The value of any data is proportional to the insights derived from it. With the Data Lake Architecture, all of the enterprise data is made available in one place. The key to driving insights from the Data Lake is Apache Spark & Apache Zeppelin. Both are key tools to drive Predictive Analytics and Machine Learning. The latest release of HDP delivers several key features and improvements to Spark & Zeppelin that help advance predictive analytics and machine learning.
Apache Spark 2.1.1 is now GA with HDP 2.6. This Spark release is the most stable & feature rich release on Spark 2 code. The primary focus of Spark 2.1 release is on Structured Streaming, Machine Learning, and SparkR. Spark Streaming now leverages Apache Kafka .10 release and can take advantage of Kafka connection over SSL. Structured Streaming continues to get more mature but it is still Alpha and we don’t recommend using it in mission critical production applications until it becomes more mature. You can try out Spark 2.1 quickly in Hortonworks Data Cloud.
Most data scientists use R & Python and with SparkR & PySpark respectively they can continue to leverage their familiarity with the R & Python languages. However, they need to use the Spark API to leverage Machine learning with Spark and to take advantage of distributed computations. Both SparkR & PySpark are evolving rapidly and SparkR now supports a number of machine learning algorithms such as LDA, ALS, RF, GMM GBT etc. Another key improvement in SparkR is the ability to deploy a package interactively. This will help Data Scientists deploy their favorite R package in their own environment without stepping on other users.
PySpark now also supports deploying VirtualEnv and this will allow PySpark users to deploy their libraries in their own individual deployments.
Perhaps the most critical feature in this Spark release is Spark’s integration with LLAP & Ranger. This integration delivers fine-grained access control to SparkSQL. Now security admin can specify row/column level access control and masking for SparkSQL. Now SparkSQL has the same fine-grained access control that Apache Hive users have had access to.
With HDP 2.6 release we have delivered Livy to provide REST-based access to Spark. REST-based access to Spark is useful for large enterprises who want to provide remote access to Spark users without having to open their cluster. REST access also removes the need to deal with Kerberos.

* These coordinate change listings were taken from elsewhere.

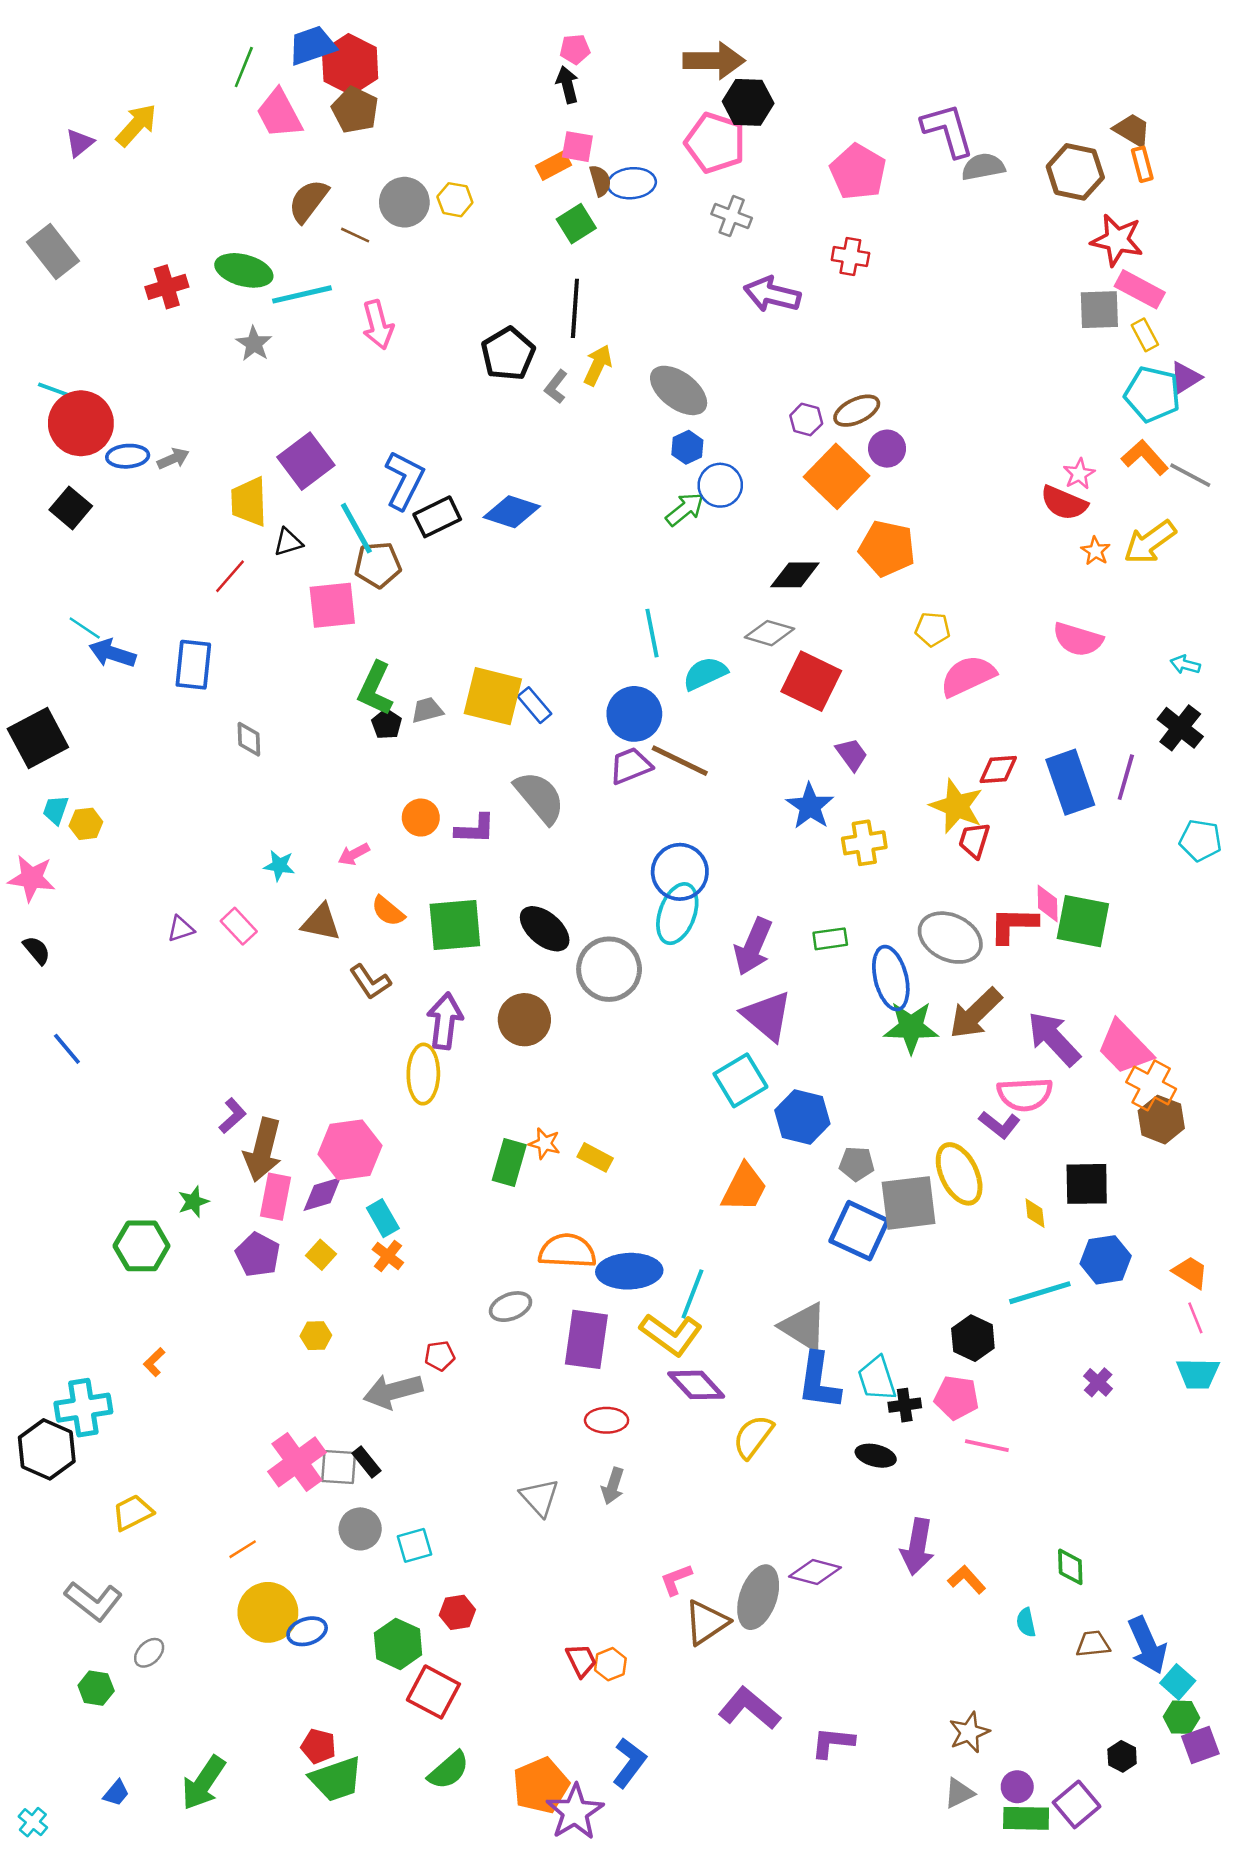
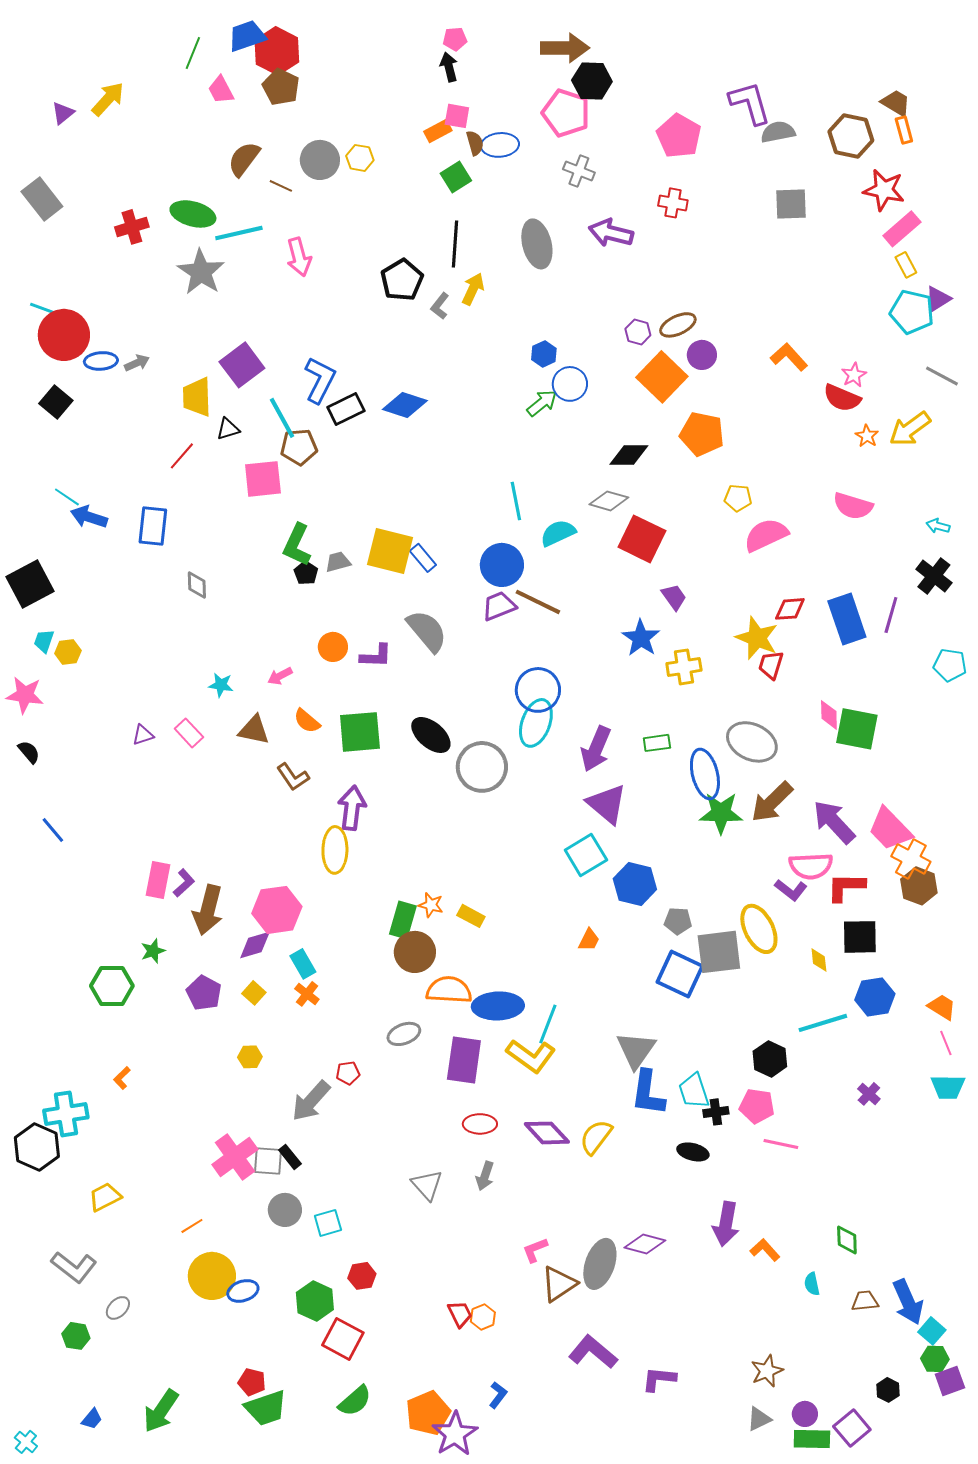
pink trapezoid: (279, 114) -> (221, 90), size x0.7
pink rectangle: (1140, 289) -> (902, 229), turned -69
gray square: (1099, 310) -> (791, 204), moved
gray star: (254, 344) -> (201, 272), size x1.6
gray ellipse: (679, 390) -> (537, 244), moved, turned 39
orange L-shape: (1145, 457) -> (789, 357), moved
red L-shape: (1013, 925) -> (846, 887), moved
brown circle: (524, 1020) -> (415, 952), moved
orange trapezoid: (744, 1188) -> (589, 940), size x0.6
pink rectangle: (275, 1197) -> (158, 880), moved
gray triangle: (804, 1327) -> (636, 1050), turned 33
purple diamond: (696, 1385) -> (547, 1133), moved
gray arrow: (393, 1391) -> (311, 1101), turned -33
blue L-shape: (629, 1763) -> (498, 1395), size x0.7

Spark jobs often interact with other HDP components, for example, they read from HDFS and run on YARN. Tracing system calls across these components is difficult and it is hard to correlate actions. With this release, we have provided a way to correlate actions across components that make debugging complex Spark jobs easier.
Apache Zeppelin 0.7
This release of HDP delivers version 0.7.1 of Apache Zeppelin. The key improvement in Zeppelin 0.7 is support for Apache Spark 2.1. Another big improvement is in Zeppelin’s integration with Livy. With this release, Zeppelin’s Livy interpreter discovers expired session automatically and does not need to be restarted upon Livy session expiry. Another key improvement was support for multi-line SQL statement in JDBC interpreter.
HDP 2.6 is a major release for Apache Spark & Zeppelin that introduced a number of new key features. Please try the latest release and we look forward to your feedback so that we can continue to improve.
This release will not be possible without the tremendous help by Apache communities, our customers, and users of Spark & Zeppelin. We sincerely thank you all. We are very excited about the future of Spark & Zeppelin, the best is yet to come.